XENIA — Greenewood Manor residents recently got a special visit at their windows — from a pair of horses.
Teton and Lacy, two equine therapists from Finally Home Farm — a Xenia Township non-profit offering certified equine therapy — made the trip into town to cheer up some locals. Residents watched the horses in the nursing home courtyard from the enclosed sun porch and a few bedroom windows.
Greenewood Manor Activities Coordinator Victor Rubio said the experience last Friday was particularly special due to current COVID-19 restrictions on in-person visitations.
“All the residents enjoyed it since we have had a hard time — we haven’t had any visitors, we can’t have vendors. Usually we have entertainment once month,” Rubio said. “So they really did enjoy the two horses … It made their day.”
Tim Spradlin, director of Finally Home Farm, came up with the idea after seeing a news report on a horse visit to another nursing home. His mom lives at Greenewood Manor, and he knew she would love it.

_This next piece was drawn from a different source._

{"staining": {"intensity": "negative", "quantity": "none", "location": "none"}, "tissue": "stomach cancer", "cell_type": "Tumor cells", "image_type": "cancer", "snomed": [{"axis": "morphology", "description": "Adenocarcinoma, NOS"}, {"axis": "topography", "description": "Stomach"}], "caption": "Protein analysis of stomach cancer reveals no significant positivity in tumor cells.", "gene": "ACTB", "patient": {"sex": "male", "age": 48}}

“We do window visits with mom but that’s all,” Spradlin said. “When she was well enough she’d love to come out to the farm. When we were able to, we’d take our dog to visit her.”
The visit went over well, Spradlin reported.
“Mom was just thrilled. Everyone inside — there were so many smiles and waves,” he said. “It was something different to break up the unfortunate routine they’re stuck in right now with isolation.”
Rubio said the experience gave a dozen-or-so residents an opportunity for mental stimulation.
“It gives them something to do, gives them purpose. For the ones with dementia and Alzheimer’s, having pets or animals around — which we call pet therapy — causes them to be less agitated,” Rubio explained. “A lot of people were farmers or from the area; it stimulates their brain and gives them things to reminisce on, past events when they were younger. It’s interesting what the horses do for them. It’s good therapy for them.”
Statewide, outdoor visitation at nursing homes is expected to resume July 20 if certain safety standards are met.
Rubio said whenever that happens, families will be required to wear masks, wash or sanitize their hands, and follow any state protocols. Currently, families are visiting their loved ones through a designated window using a phone to talk to each other. Greenewood Manor has also implemented Zoom and Facetime calls with families.
“That’s how we’ve been keeping everyone in touch through this whole ordeal,” Rubio said. “They enjoy it, I believe, for now. They get to see family members and their families get to see them and ask questions in regards to nursing.”
Spradlin said once in-person visits are allowed, he hopes to bring the horses back to the nursing home on Dayton-Xenia Road.
“Maybe they can pet their noses or something like that,” he said. “Horses just live in the moment, that’s their main focus. They were not physically able to connect — they love connecting with people. That’s why they’re effective.”
Family Home Farm opened in 2015, providing services at no cost to military veterans and their families as well as first responders. Spradlin, an Iraq war veteran and retired first responder, said the charity allows him to help people struggling with post-traumatic stress disorder, anxiety, trauma, or whatever is keeping them from living a happy life.